Si vous cherchez comment choisir une plateforme agréée (PDP), vous êtes au bon endroit. Avec la généralisation de la facturation électronique, le choix de la plateforme est devenu un sujet stratégique pour les entreprises, les micro-entrepreneurs, les cabinets comptables et les équipes administratives.
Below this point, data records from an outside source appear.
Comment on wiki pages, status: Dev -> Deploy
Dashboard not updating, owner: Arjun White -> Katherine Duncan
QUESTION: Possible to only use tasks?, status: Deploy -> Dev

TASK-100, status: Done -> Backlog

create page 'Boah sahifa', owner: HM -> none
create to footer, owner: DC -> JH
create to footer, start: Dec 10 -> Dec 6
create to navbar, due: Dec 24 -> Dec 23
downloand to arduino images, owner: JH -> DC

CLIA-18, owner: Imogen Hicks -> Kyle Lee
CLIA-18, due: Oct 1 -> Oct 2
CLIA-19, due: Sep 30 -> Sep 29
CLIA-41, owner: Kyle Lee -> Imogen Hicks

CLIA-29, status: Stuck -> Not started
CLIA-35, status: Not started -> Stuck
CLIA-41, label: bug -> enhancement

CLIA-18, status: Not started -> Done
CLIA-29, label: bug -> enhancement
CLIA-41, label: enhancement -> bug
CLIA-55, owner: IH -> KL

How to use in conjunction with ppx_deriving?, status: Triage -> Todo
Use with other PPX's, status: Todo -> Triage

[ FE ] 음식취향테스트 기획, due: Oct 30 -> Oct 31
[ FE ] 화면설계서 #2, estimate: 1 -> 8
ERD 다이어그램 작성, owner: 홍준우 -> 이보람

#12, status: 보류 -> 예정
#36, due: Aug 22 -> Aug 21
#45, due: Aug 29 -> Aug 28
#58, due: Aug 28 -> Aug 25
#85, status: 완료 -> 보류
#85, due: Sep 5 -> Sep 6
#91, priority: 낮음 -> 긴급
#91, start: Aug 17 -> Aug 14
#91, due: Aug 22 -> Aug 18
L'objectif de ce guide est simple : vous aider à choisir une PDP conforme, fiable et adaptée à votre activité, sans jargon inutile, avec une méthode claire et applicable immédiatement.
Repère calendrier : à partir du 1er septembre 2026, toutes les entreprises doivent être en capacité de recevoir des factures électroniques. L'émission devient obligatoire pour les grandes entreprises et ETI à cette date, puis pour les PME et micro-entreprises au 1er septembre 2027.
1. PDP : définition simple
Une PDP (plateforme de dématérialisation partenaire) est un intermédiaire habilité à transmettre les factures électroniques, recevoir les factures pour votre compte, et transmettre les données de facturation, transaction et paiement à l'administration selon le cadre de la réforme.
Concrètement, votre PDP devient un point central entre votre logiciel de facturation, vos clients, vos fournisseurs et les obligations déclaratives associées.
2. Pourquoi le choix de la PDP est décisif
- Conformité : éviter les blocages de flux et les erreurs de transmission.
- Productivité : limiter les ressaisies manuelles et les corrections.
- Trésorerie : fiabiliser les statuts (déposé, rejeté, accepté, payé) et accélérer le suivi.
- Pilotage : garder une visibilité claire sur vos factures et vos obligations.
3. Les 7 critères à comparer avant de signer
1. Périmètre fonctionnel réel
Vérifiez ce qui est inclus : émission, réception, e-reporting, gestion des statuts, exports comptables, pièces jointes, gestion multi-entités, rôles utilisateurs.
2. Intégration avec vos outils actuels
Votre PDP doit s'intégrer à votre logiciel de facturation, votre CRM, votre compta ou votre ERP. Plus l'intégration est fluide, moins vous aurez d'opérations manuelles.
3. Qualité des statuts et traçabilité
Demandez à voir un flux complet de statuts. C'est un point clé pour le suivi opérationnel, les relances et la justification comptable.
4. Simplicité d'usage au quotidien
Une plateforme conforme mais compliquée coûte du temps. Faites tester l'interface par la personne qui utilisera l'outil chaque semaine.
5. Sécurité et continuité de service
Vérifiez les engagements de disponibilité, sauvegardes, politique de sécurité et support incident. En facturation, une interruption se répercute vite sur les encaissements.
6. Qualité du support
En phase de transition, le support fait la différence. Regardez les délais de réponse, l'accompagnement au démarrage et la documentation.
7. Modèle tarifaire transparent
Comparez précisément : abonnement, coût par facture, options, connecteurs, coûts d'onboarding. Le vrai coût doit être lisible avant signature.